LinVT: Empower Your Image-level Large Language Model to Understand Videos
Lishuai Gao, Yujie Zhong, Yingsen Zeng, Haoxian Tan, Dengjie Li, Zheng Zhao
TL;DR
LinVT addresses the challenge of extending image-level LLMs to video understanding without training from scratch. It introduces a plug-and-play Linear Video Tokenizer with two components: SVR and TTA, enforcing linearity and representative information condensation to preserve image-language grounding while producing compact video tokens. The model is trained in two stages on 2.9M video-text pairs plus video instruction data, achieving state-of-the-art results on open-ended video QA and strong performance on long-form benchmarks across six base LLMs. This approach provides a practical, resource-efficient route to robust multi-modal video understanding with existing image-focused LLMs.
Abstract
Large Language Models (LLMs) have been widely used in various tasks, motivating us to develop an LLM-based assistant for videos. Instead of training from scratch, we propose a module to transform arbitrary well-trained image-based LLMs into video-LLMs (after being trained on video data). To better adapt image-LLMs for processing videos, we introduce two design principles: linear transformation to preserve the original visual-language alignment and representative information condensation from redundant video content.
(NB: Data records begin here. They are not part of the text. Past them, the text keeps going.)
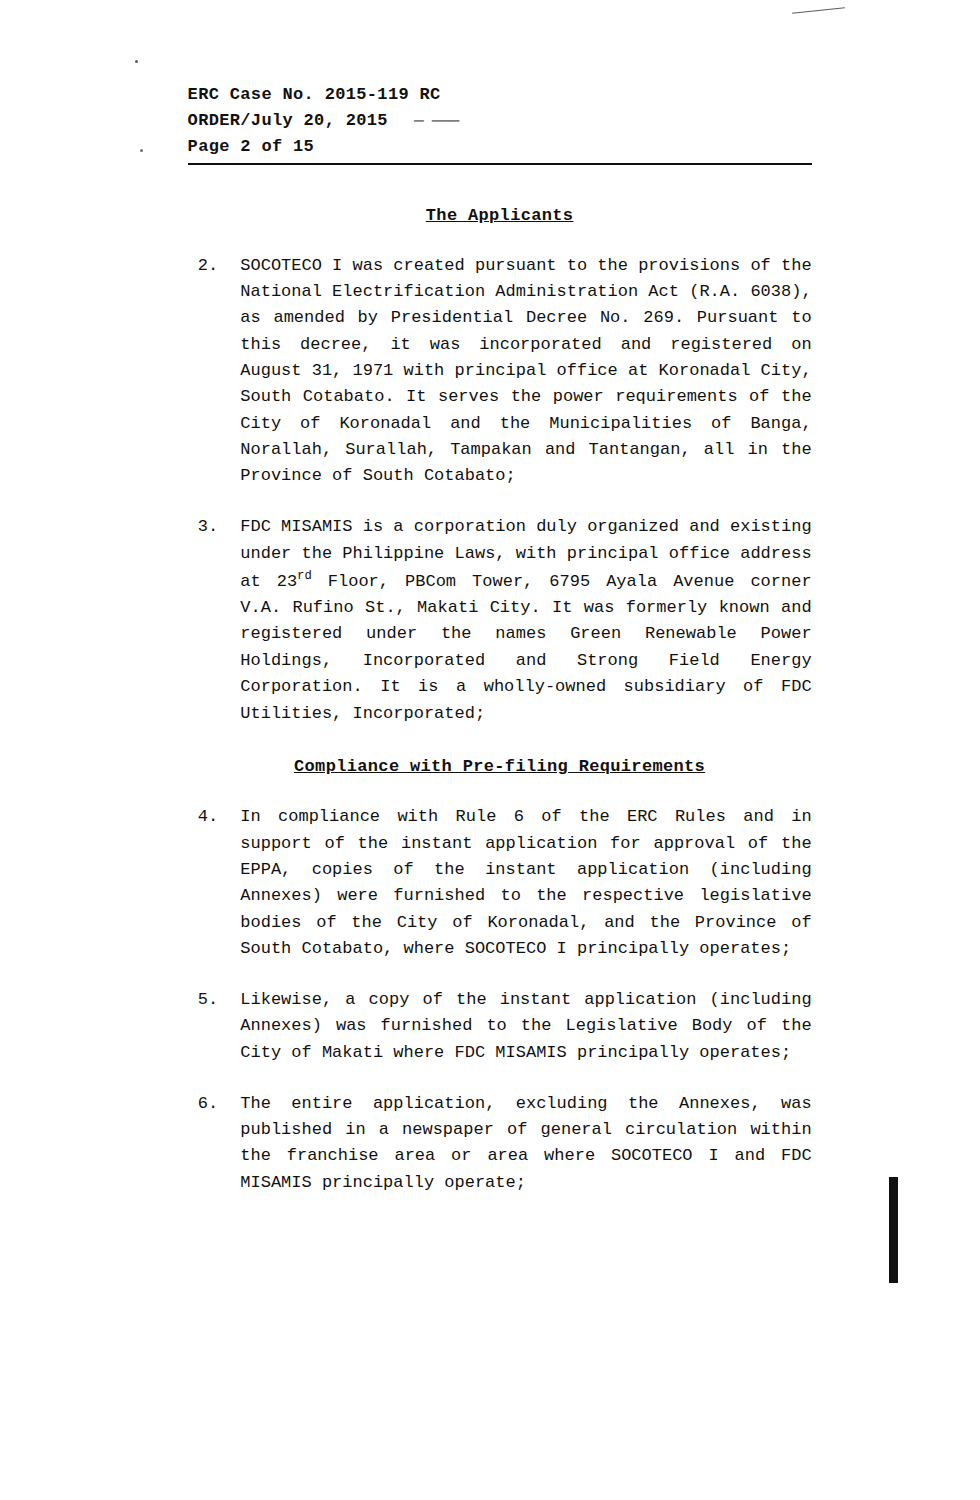ERC Case No. 2015-119 RC
ORDER/July 20, 2015— ———
Page 2 of 15
The Applicants
2. SOCOTECO I was created pursuant to the provisions of the National Electrification Administration Act (R.A. 6038), as amended by Presidential Decree No. 269. Pursuant to this decree, it was incorporated and registered on August 31, 1971 with principal office at Koronadal City, South Cotabato. It serves the power requirements of the City of Koronadal and the Municipalities of Banga, Norallah, Surallah, Tampakan and Tantangan, all in the Province of South Cotabato;
3. FDC MISAMIS is a corporation duly organized and existing under the Philippine Laws, with principal office address at 23rd Floor, PBCom Tower, 6795 Ayala Avenue corner V.A. Rufino St., Makati City. It was formerly known and registered under the names Green Renewable Power Holdings, Incorporated and Strong Field Energy Corporation. It is a wholly-owned subsidiary of FDC Utilities, Incorporated;
Compliance with Pre-filing Requirements
4. In compliance with Rule 6 of the ERC Rules and in support of the instant application for approval of the EPPA, copies of the instant application (including Annexes) were furnished to the respective legislative bodies of the City of Koronadal, and the Province of South Cotabato, where SOCOTECO I principally operates;
5. Likewise, a copy of the instant application (including Annexes) was furnished to the Legislative Body of the City of Makati where FDC MISAMIS principally operates;
6. The entire application, excluding the Annexes, was published in a newspaper of general circulation within the franchise area or area where SOCOTECO I and FDC MISAMIS principally operate;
Guided by these principles, we propose a plug-and-play Linear Video Tokenizer(LinVT), which enables existing image-LLMs to understand videos. We benchmark LinVT with six recent visual LLMs: Aquila, Blip-3, InternVL2, Mipha, Molmo and Qwen2-VL, showcasing the high compatibility of LinVT. LinVT-based LLMs achieve state-of-the-art performance across various video benchmarks, illustrating the effectiveness of LinVT in multi-modal video understanding.